According to her, the EASPD membership will give the employees of the institution the opportunity not only to participate in forums and thematic groups with participants from all over Europe, but also to tell foreign colleagues about the needs and problems of Ukrainians with disabilities.
“It is important for us, not only for Dzherelo Center, but also for Ukraine in general, because this is the first such membership in the EASPD. We have a full right to vote, we have the right to voice the problems that exist in Ukraine regarding the rights of people with disabilities, regarding what people with disabilities need. We also have the opportunity to submit projects that will be supported by the European Association,” — Zoreslava Liulchak said.
The director of the center also spoke about the organization’s work since the beginning of russia’s full-scale invasion of Ukraine.

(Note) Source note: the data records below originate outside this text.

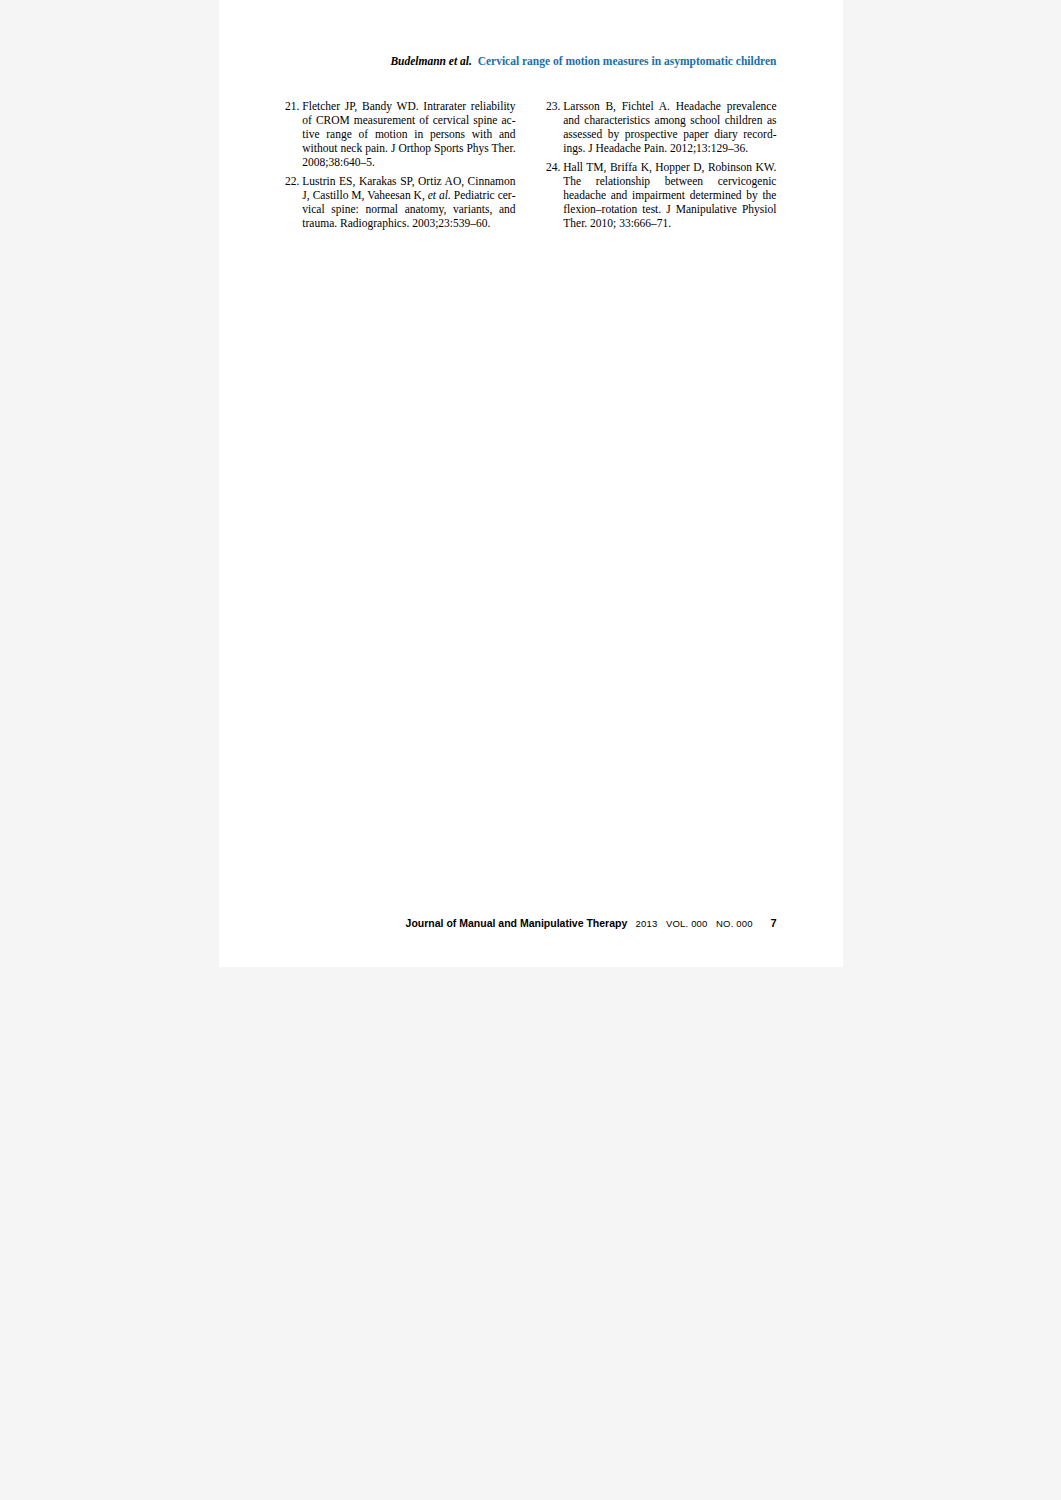Budelmann et al. Cervical range of motion measures in asymptomatic children
Fletcher JP, Bandy WD. Intrarater reliability of CROM measurement of cervical spine active range of motion in persons with and without neck pain. J Orthop Sports Phys Ther. 2008;38:640–5.
Lustrin ES, Karakas SP, Ortiz AO, Cinnamon J, Castillo M, Vaheesan K, et al. Pediatric cervical spine: normal anatomy, variants, and trauma. Radiographics. 2003;23:539–60.
Larsson B, Fichtel A. Headache prevalence and characteristics among school children as assessed by prospective paper diary recordings. J Headache Pain. 2012;13:129–36.
Hall TM, Briffa K, Hopper D, Robinson KW. The relationship between cervicogenic headache and impairment determined by the flexion–rotation test. J Manipulative Physiol Ther. 2010; 33:666–71.
Journal of Manual and Manipulative Therapy 2013 VOL. 000 NO. 0007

“A shelter for people with disabilities, their families, and companions who helped them go abroad or to other territorial communities was opened in Dzherelo Center. During this time, we accommodated more than 350 people with disabilities… In March-April, an assistance center for people with disabilities began working at the railway station. We managed to attract a lot of humanitarian aid from caring communities of the Czech Republic, Canada, Italy, Latvia and other countries. These are rehabilitation equipment, food and hygiene kits,” — Zoreslava Liulchak said.
Dzherelo Center provides rehabilitation services for children and young people with disabilities and children at risk, forms and implements the latest standards of social services. Over 29 years of its operation, the Center has provided assistance to more than 7,500 children and young people aged from several weeks to 45 years old. The center is funded from Lviv’s municipal budget and via charitable donations.